### EXERCISE PASSAGE ###

[RFC] dm: uclass: add functions to get device by platdata

Walter Lozano walter.lozano at collabora.com
Fri Mar 6 17:10:26 CET 2020

Hi Simon,

Thanks again for taking the time to check my comments.

On 6/3/20 10:17, Simon Glass wrote:
> Hi Walter,
> On Thu, 5 Mar 2020 at 06:54, Walter Lozano <walter.lozano at collabora.com> wrote:
>> Hi Simon,
>> Thanks for taking the time to check for my comments
>> On 4/3/20 20:11, Simon Glass wrote:
>>> Hi Walter,
>>> On Wed, 4 Mar 2020 at 12:40, Walter Lozano <walter.lozano at collabora.com> wrote:
>>>> When OF_PLATDATA is enabled DT information is parsed and platdata
>>>> structures are populated. In this context the links between DT nodes are
>>>> represented as pointers to platdata structures, and there is no clear way
>>>> to access to the device which owns the structure.
>>>> This patch implements a set of functions:
>>>> - device_find_by_platdata
>>>> - uclass_find_device_by_platdata
>>>> to access to the device.
>>>> Signed-off-by: Walter Lozano <walter.lozano at collabora.com>
>>>> ---
>>>>    drivers/core/device.c        | 19 +++++++++++++++++++
>>>>    drivers/core/uclass.c        | 34 ++++++++++++++++++++++++++++++++++
>>>>    include/dm/device.h          |  2 ++
>>>>    include/dm/uclass-internal.h |  3 +++
>>>>    include/dm/uclass.h          |  2 ++
>>>>    5 files changed, 60 insertions(+)
>>> This is interesting. Could you also add the motivation for this? It's
>>> not clear to me who would call this function.
>> I have been reviewing the OF_PLATDATA support as an R&D project, in this context, in order to have
>> a better understanding on the possibilities and limitations I decided to add its support to iMX6,
>> more particularly to the MMC drivers. The link issue arises when I tried to setup the GPIO for
>> Card Detection, which is trivial when DT is available. However, when OF_PLATDATA is enabled
>> this seems, at least for me, not straightforward.
>> In order to overcome this limitation I think that having a set of functions to find/get devices
>> based on platdata could be useful. Of course, there might be a better approach/idea, so that is
>> the motivation for this RFC.
>> An example of the usage could be
>>           struct udevice *gpiodev;
>>           ret = uclass_get_device_by_platdata(UCLASS_GPIO, (void *)dtplat->cd_gpios->node, &gpiodev);
>>           if (ret)

### INFORMATION SHOWN ###

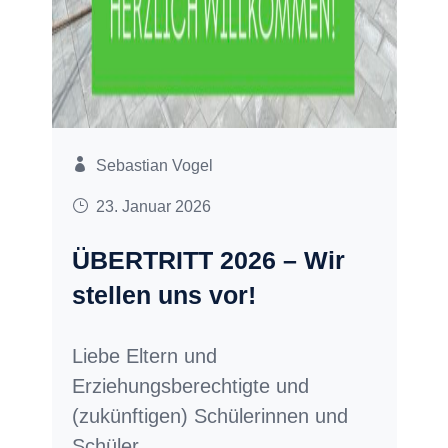
Sebastian Vogel
23. Januar 2026
ÜBERTRITT 2026 – Wir
stellen uns vor!
Liebe Eltern und
Erziehungsberechtigte und
(zukünftigen) Schülerinnen und
Schüler,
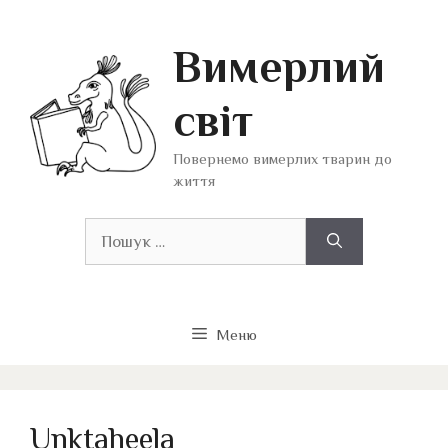
Перейти
до
Вимерлий
вмісту
світ
Повернемо вимерлих тварин до
життя
Пошук:
Меню
Unktaheela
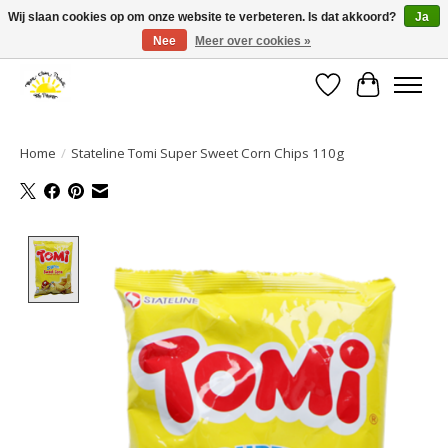
Wij slaan cookies op om onze website te verbeteren. Is dat akkoord?
Ja
Nee
Meer over cookies »
Large selection of products and fast shipping!
Verlanglijst
Winkelwa
Home
/
Stateline Tomi Super Sweet Corn Chips 110g
Product image slideshow Items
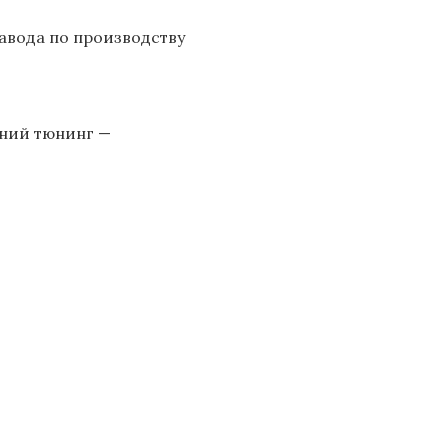
авода по производству
шний тюнинг —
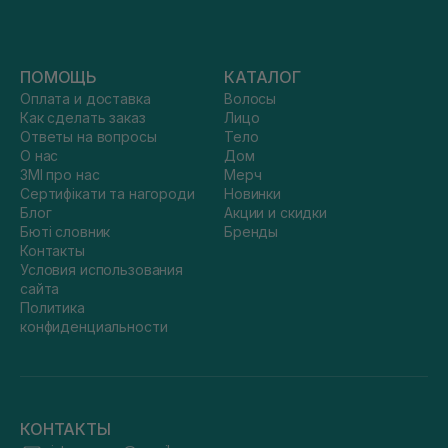
ПОМОЩЬ
КАТАЛОГ
Оплата и доставка
Волосы
Как сделать заказ
Лицо
Ответы на вопросы
Тело
О нас
Дом
ЗМІ про нас
Мерч
Сертифікати та нагороди
Новинки
Блог
Акции и скидки
Бюті словник
Бренды
Контакты
Условия использования
сайта
Политика
конфиденциальности
КОНТАКТЫ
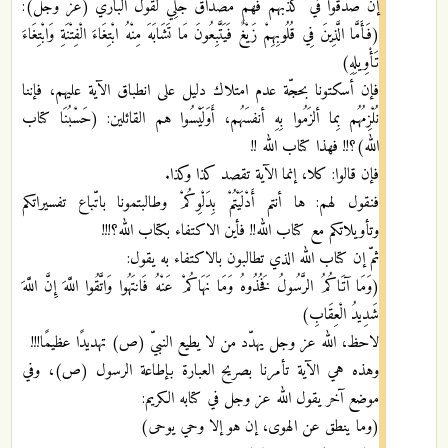
إن صَدَقوا في كذبهم فهم مصداق جَلِيٌّ لقول الباري (عز وجل):
(فَأَمَّا الَّذِينَ فِي قُلُوبِهِمْ زَيْغٌ فَيَتَّبِعُونَ مَا تَشَابَهَ مِنْهُ ابْتِغَاءَ الْفِتْنَةِ وَابْتِغَاءَ
تَأْوِيلِهِ)
فإن أسكتونا بحجّة عدم امتلاك دليل على انطباق الآية عليهم، فإننا
نُلْزِمُهُم بِما ألزَمُوا بِهِ أنفسَهُم، أَوَلَيْسُوا هم القائلين: (حَسْبُنَا كتاب
الله)؟!! فهذا كتاب الله !!
فإن قالوا: كلا، إنما الآية تقصد كذا وكذا.
فنقول لهم: ها أنتم أَدْلَيْتُمْ بِدَلْوِكُمْ وطالبتمونا باتّباع تفسيراتكم
وتأويلاتكم مع كتاب الله!! فأين الاكتفاء بكتاب الله؟!!!
ثمّ إن كتاب الله الذي تطالبون بالاكتفاء به يقول:
(وَمَا آتَاكُمُ الرَّسُولُ فَخُذُوهُ وَمَا نَهَاكُمْ عَنْهُ فَانتَهُوا وَاتَّقُوا اللَّهَ إِنَّ اللَّهَ
شَدِيدُ الْعِقَابِ)
لاحظ، الله عز وجل يهدّد من لا يطيع النبيّ (ص) تهديدًا عظيمًا!!!
وهذه هي الآية تأمرنا بصريح العبارة بإطاعة الرسول (ص)، وفي
موضع آخر يقول الله عز وجل في كتابه الكريم:
(وما ينطق عن الهوى، إن هو إلا وحي يوحى)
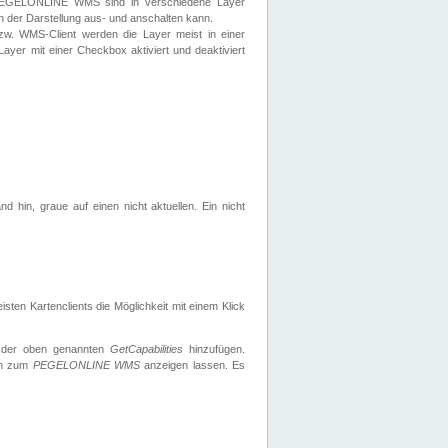
 PEGELONLINE WMS sind in verschiedene Layer
s in der Darstellung aus- und anschalten kann.
zw. WMS-Client werden die Layer meist in einer
 Layer mit einer Checkbox aktiviert und deaktiviert
d hin, graue auf einen nicht aktuellen. Ein nicht
ten Kartenclients die Möglichkeit mit einem Klick
 der oben genannten
GetCapabilities
hinzufügen.
nen zum
PEGELONLINE WMS
anzeigen lassen. Es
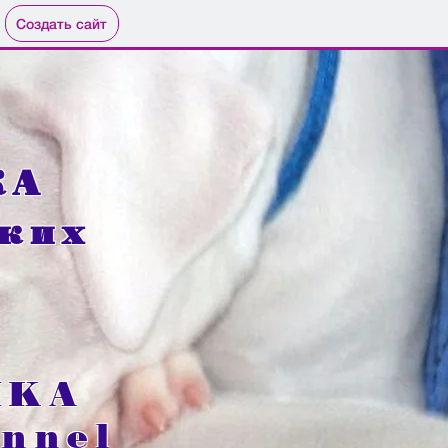
Создать сайт
КА
ских
IKA
ennel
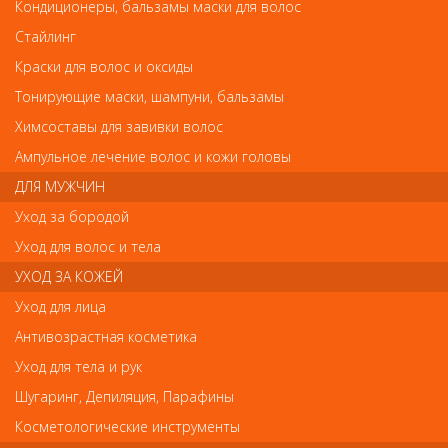
Кондиционеры, бальзамы маски для волос
Стайлинг
Краски для волос и оксиды
Тонирующие маски, шампуни, бальзамы
Revlon Professional серия Pro You Шампунь для очищения,восстановления
Химсоставы для завивки волос
баланса кожи головы 1000мл от Revlon
Revlon Professional серия Pro You Шампунь
Ампульное лечение волос и кожи головы
для очищения,восстановления баланса кожи
ДЛЯ МУЖЧИН
головы 1000мл
Уход за бородой
Арт.
7203154000
Уход для волос и тела
УХОД ЗА КОЖЕЙ
руб.-
2 796
Уход для лица
Антивозрастная косметика
Уход для тела и рук
Шугаринг, Депиляция, Парафины
В закладки
Как оплатить? Как получить?
Косметологические инструменты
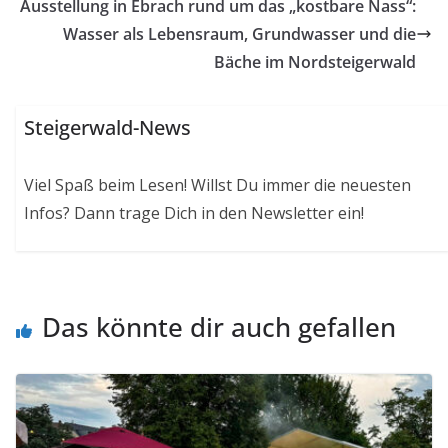
Ausstellung in Ebrach rund um das „kostbare Nass“:
Wasser als Lebensraum, Grundwasser und die
Bäche im Nordsteigerwald
Steigerwald-News
Viel Spaß beim Lesen! Willst Du immer die neuesten
Infos? Dann trage Dich in den Newsletter ein!
Das könnte dir auch gefallen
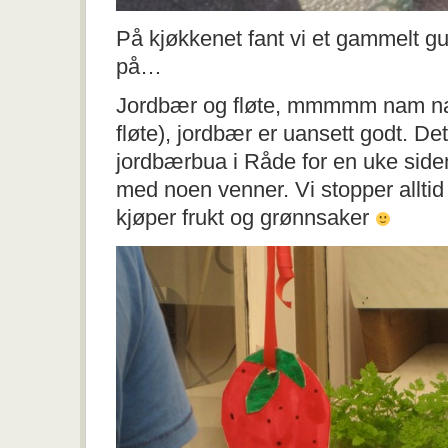
På kjøkkenet fant vi et gammelt g
på…
Jordbær og fløte, mmmmm nam na
fløte), jordbær er uansett godt. Dett
jordbærbua i Råde for en uke siden
med noen venner. Vi stopper allti
kjøper frukt og grønnsaker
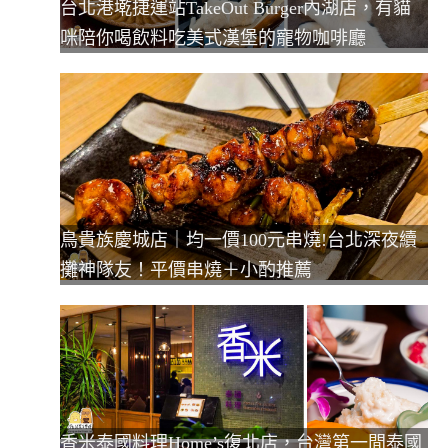
台北港墘捷運站TakeOut Burger內湖店，有貓
咪陪你喝飲料吃美式漢堡的寵物咖啡廳
鳥貴族慶城店｜均一價100元串燒!台北深夜續
攤神隊友！平價串燒＋小酌推薦
香米泰國料理Home’s復北店，台灣第一間泰國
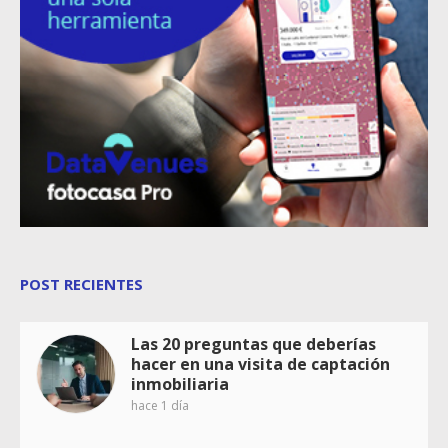
POST RECIENTES
Las 20 preguntas que deberías
hacer en una visita de captación
inmobiliaria
hace 1 día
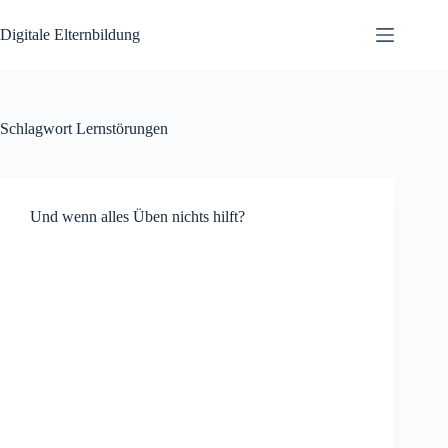
Zum
Inhalt
Digitale Elternbildung
springen
Schlagwort
Lernstörungen
Und wenn alles Üben nichts hilft?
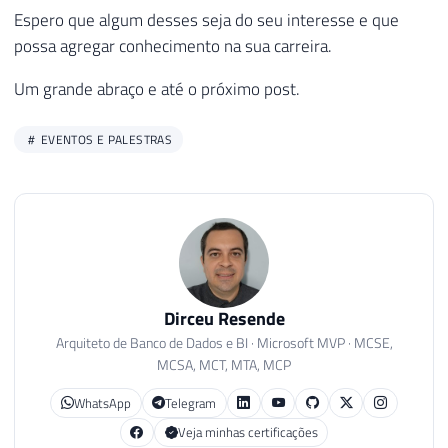
Espero que algum desses seja do seu interesse e que
possa agregar conhecimento na sua carreira.
Um grande abraço e até o próximo post.
EVENTOS E PALESTRAS
Dirceu Resende
Arquiteto de Banco de Dados e BI · Microsoft MVP · MCSE,
MCSA, MCT, MTA, MCP
WhatsApp
Telegram
Veja minhas certificações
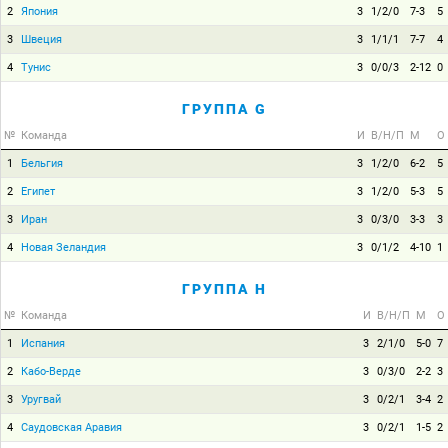
2
Япония
3
1/2/0
7-3
5
3
Швеция
3
1/1/1
7-7
4
4
Тунис
3
0/0/3
2-12
0
ГРУППА G
№
Команда
И
В/Н/П
М
О
1
Бельгия
3
1/2/0
6-2
5
2
Египет
3
1/2/0
5-3
5
3
Иран
3
0/3/0
3-3
3
4
Новая Зеландия
3
0/1/2
4-10
1
ГРУППА H
№
Команда
И
В/Н/П
М
О
1
Испания
3
2/1/0
5-0
7
2
Кабо-Верде
3
0/3/0
2-2
3
3
Уругвай
3
0/2/1
3-4
2
4
Саудовская Аравия
3
0/2/1
1-5
2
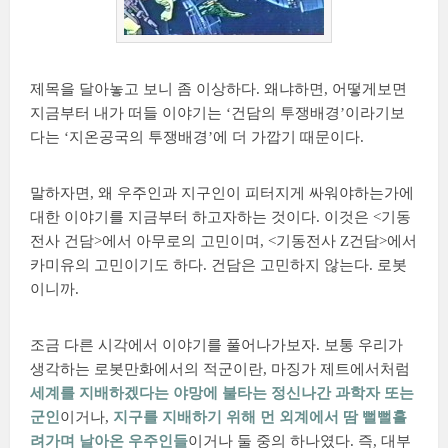
제목을 달아놓고 보니 좀 이상하다. 왜냐하면, 어떻게보면
지금부터 내가 떠들 이야기는 ‘건담의 투쟁배경’이라기보
다는 ‘지온공국의 투쟁배경’에 더 가깝기 때문이다.
말하자면, 왜 우주인과 지구인이 피터지게 싸워야하는가에
대한 이야기를 지금부터 하고자하는 것이다. 이것은 <기동
전사 건담>에서 아무로의 고민이며, <기동전사 Z건담>에서
카미유의 고민이기도 하다. 건담은 고민하지 않는다. 로봇
이니까.
조금 다른 시각에서 이야기를 풀어나가보자. 보통 우리가
생각하는 로봇만화에서의 적군이란, 마징가 제트에서처럼
세계를 지배하겠다는 야망에 불타는 정신나간 과학자 또는
군인
이거나,
지구를 지배하기 위해 먼 외계에서 땀 뻘뻘흘
려가며 날아온 우주인들
이거나 둘 중의 하나였다. 즉, 대부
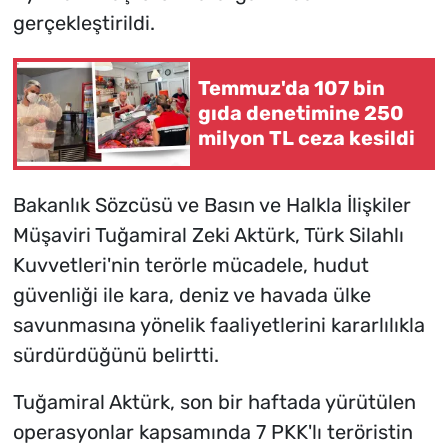
gerçekleştirildi.
Temmuz'da 107 bin
gıda denetimine 250
milyon TL ceza kesildi
Bakanlık Sözcüsü ve Basın ve Halkla İlişkiler
Müşaviri Tuğamiral Zeki Aktürk, Türk Silahlı
Kuvvetleri'nin terörle mücadele, hudut
güvenliği ile kara, deniz ve havada ülke
savunmasına yönelik faaliyetlerini kararlılıkla
sürdürdüğünü belirtti.
Tuğamiral Aktürk, son bir haftada yürütülen
operasyonlar kapsamında 7 PKK'lı teröristin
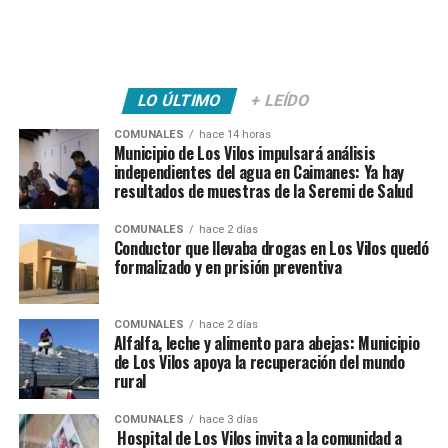
LO ÚLTIMO
+ LEÍDO
COMUNALES
hace 14 horas
Municipio de Los Vilos impulsará análisis
independientes del agua en Caimanes: Ya hay
resultados de muestras de la Seremi de Salud
COMUNALES
hace 2 días
Conductor que llevaba drogas en Los Vilos quedó
formalizado y en prisión preventiva
COMUNALES
hace 2 días
Alfalfa, leche y alimento para abejas: Municipio
de Los Vilos apoya la recuperación del mundo
rural
COMUNALES
hace 3 días
Hospital de Los Vilos invita a la comunidad a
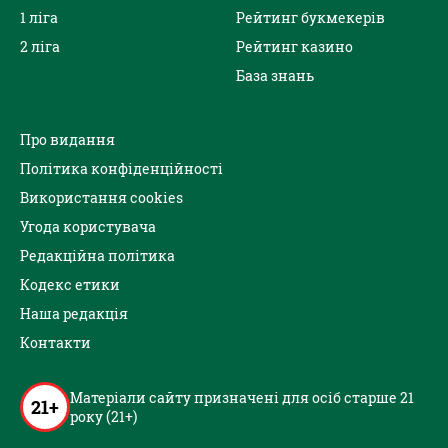
1 ліга
Рейтинг букмекерів
2 ліга
Рейтинг казино
База знань
Про видання
Політика конфіденційності
Використання cookies
Угода користувача
Редакційна політика
Кодекс етики
Наша редакція
Контакти
Матеріали сайту призначені для осіб старше 21
21+
року (21+)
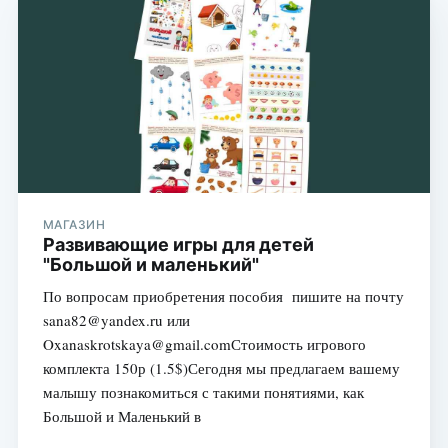
МАГАЗИН
Развивающие игры для детей
"Большой и маленький"
По вопросам приобретения пособия пишите на почту
sana82@yandex.ru или
Oxanaskrotskaya@gmail.comСтоимость игрового
комплекта 150р (1.5$)Сегодня мы предлагаем вашему
малышу познакомиться с такими понятиями, как
Большой и Маленький в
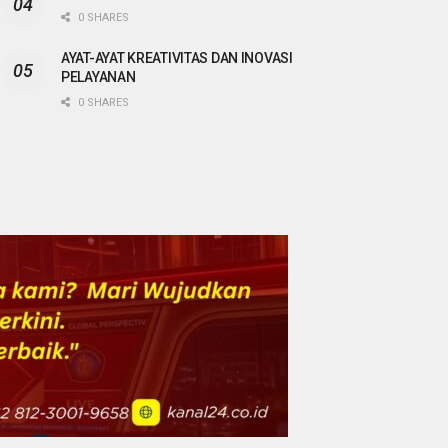
0 SHARES
AYAT-AYAT KREATIVITAS DAN INOVASI
PELAYANAN
0 SHARES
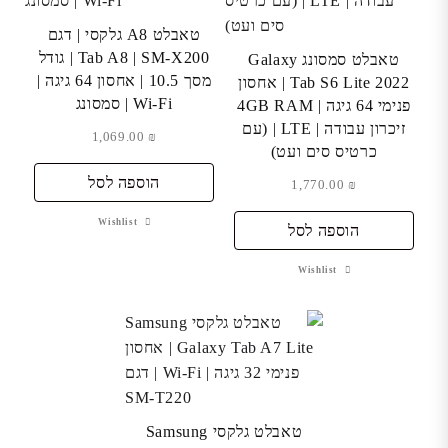
טאבלט A8 גלקסי | דגם
Tab A8 | SM-X200 | גודל
טאבלט סמסונג Galaxy
מסך 10.5 | אחסון 64 גיגה |
Tab S6 Lite 2022 | אחסון
Wi-Fi | סמסונג
פנימי 64 גיגה | 4GB RAM
זיכרון עבודה | LTE | (עם
1,069.00
₪
כרטיס סים ועט)
הוספה לסל
1,770.00
₪
Wishlist
הוספה לסל
Wishlist
טאבלט גלקסי Samsung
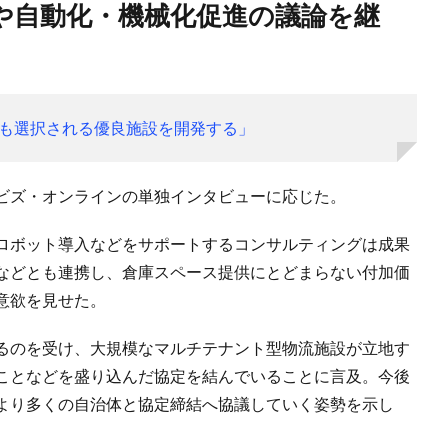
も選択される優良施設を開発する」
ビズ・オンラインの単独インタビューに応じた。
ロボット導入などをサポートするコンサルティングは成果
などとも連携し、倉庫スペース提供にとどまらない付加価
意欲を見せた。
るのを受け、大規模なマルチテナント型物流施設が立地す
ことなどを盛り込んだ協定を結んでいることに言及。今後
より多くの自治体と協定締結へ協議していく姿勢を示し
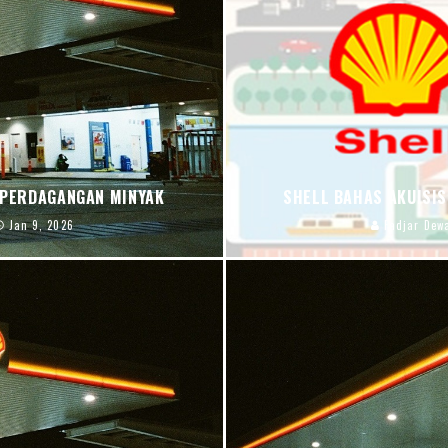
 PERDAGANGAN MINYAK
SHELL BAHAS AKUISIS
Jan 9, 2026
Fadjar Dew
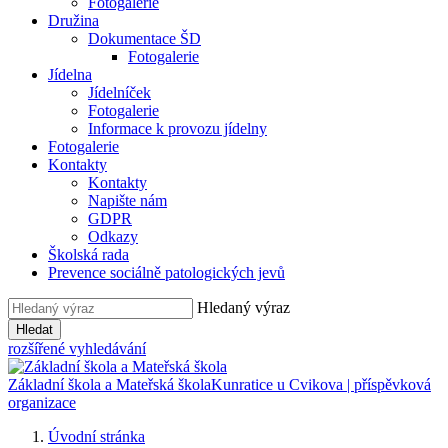
Fotogalerie
Družina
Dokumentace ŠD
Fotogalerie
Jídelna
Jídelníček
Fotogalerie
Informace k provozu jídelny
Fotogalerie
Kontakty
Kontakty
Napište nám
GDPR
Odkazy
Školská rada
Prevence sociálně patologických jevů
Hledaný výraz
Hledat
rozšířené vyhledávání
Základní škola a Mateřská škola
Kunratice u Cvikova | příspěvková
organizace
Úvodní stránka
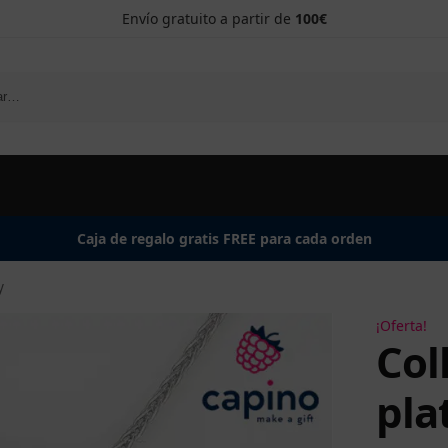
Envío gratuito a partir de
100€
Caja de regalo gratis FREE para cada orden
y
¡Oferta!
Col
pla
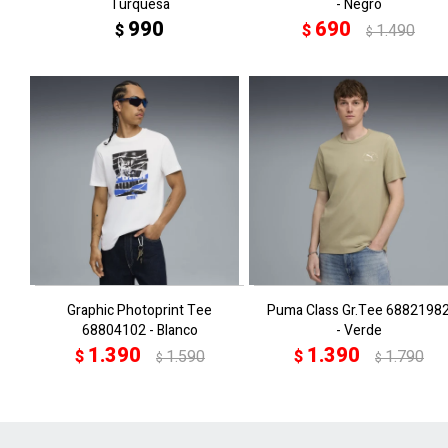
Turquesa
- Negro
990
690
$
$
1.490
$
Graphic Photoprint Tee
Puma Class Gr.Tee 6882198
68804102 - Blanco
- Verde
1.390
1.390
$
1.590
$
1.790
$
$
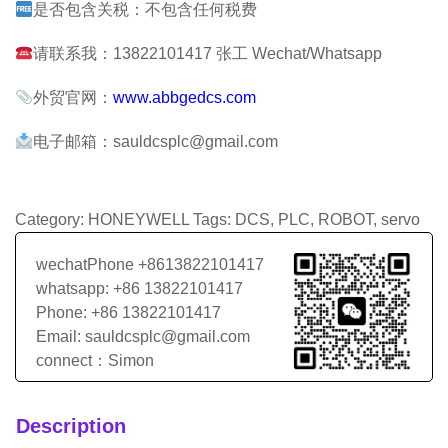
是否包含关税：不包含任何税费
请联系我：13822101417 张工 Wechat/Whatsapp
外贸官网：
www.abbgedcs.com
电子邮箱：sauldcsplc@gmail.com
Category:
HONEYWELL
Tags:
DCS
,
PLC
,
ROBOT
,
servo
wechatPhone +8613822101417
whatsapp: +86 13822101417
Phone: +86 13822101417
Email: sauldcsplc@gmail.com
connect：Simon
Description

###

TASK STATEMENT: Reproduce word for word the passage of the OF_PLATDATA patch discussion that begins with the words "[RFC] dm: uclass: add" and stops after "check my comments.".

COMPLETED EXERCISE:
[RFC] dm: uclass: add functions to get device by platdata

Walter Lozano walter.lozano at collabora.com
Fri Mar 6 17:10:26 CET 2020

Hi Simon,

Thanks again for taking the time to check my comments.